You are given \(N+1\) distinct positive integers \(A_1,A_2,......,A_{N+1}\) and a positive integer \(M\). A polynomial of degree \(N\) is defined as follows: 

\(f(x)= P_1x^N + P_2x^{N-1} + ……..+ P_Nx + P_{N+1} \)

such that following conditions hold true:

• \(f(A_i) = A_i^{N+1} \ \forall i\in [1,N+1]\)

• \(P_1 > 0\)

• \(P_1,P_2,.....,P_{N+1}\) are integers

A new polynomial is defined as

\(S(x) = X_1x^N + X_2x^{N-1} + ……..+ X_Nx + X_{N+1} \)

Such that \(X_i = |P_i|\%M \ \ \forall i\in [1,N+1]\) and \(X_1,X_2,.......,X_{N+1}\) are integers.

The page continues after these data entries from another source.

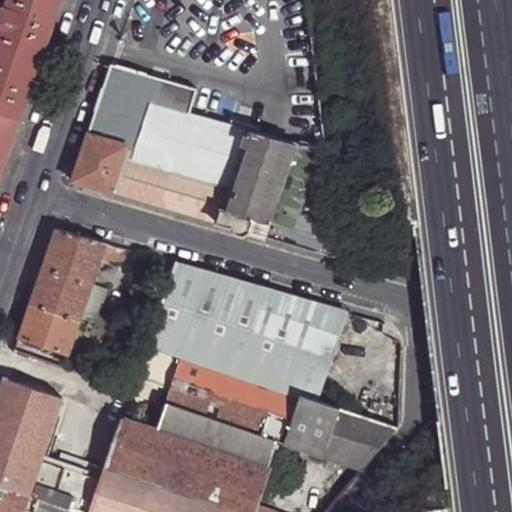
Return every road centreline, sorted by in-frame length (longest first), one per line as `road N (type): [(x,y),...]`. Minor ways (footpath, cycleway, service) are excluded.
road 1 (motorway): [(419,0),(487,511)]
road 2 (residential): [(412,309),(32,192)]
road 3 (residential): [(412,309),(412,419),(341,511)]
road 4 (tertiary): [(32,192),(100,0)]
road 5 (motorway): [(511,186),(487,0)]
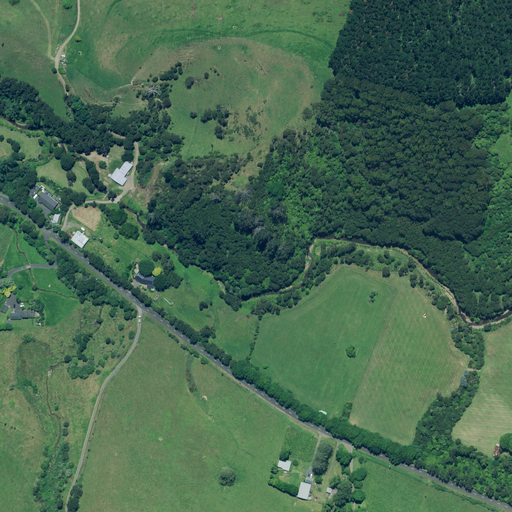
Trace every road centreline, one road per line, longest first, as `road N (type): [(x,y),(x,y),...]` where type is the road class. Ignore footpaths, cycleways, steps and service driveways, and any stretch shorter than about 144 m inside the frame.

Evaluate \(S(0)\%M, S(1)\%M ,…….S(M-1)\%M\) .

Input format

• First line: Two space separated integers \(N\) and \(M\)
• Second line: \(N+1\) space separated integers \(A_1,A_2,......,A_{N+1}\)

Output format

• Output \(M\) space-separated integers \(S(0)\%M, S(1)\%M ,…….S(M-1)\%M\)

Constraints

\(1 \le N,M, A_i \le 10^5\)

\(M\) is prime

Subtasks

• For 20 Points: \(1 \le N,M, A_i \le 1000\)
• For 80 Points: Original constraints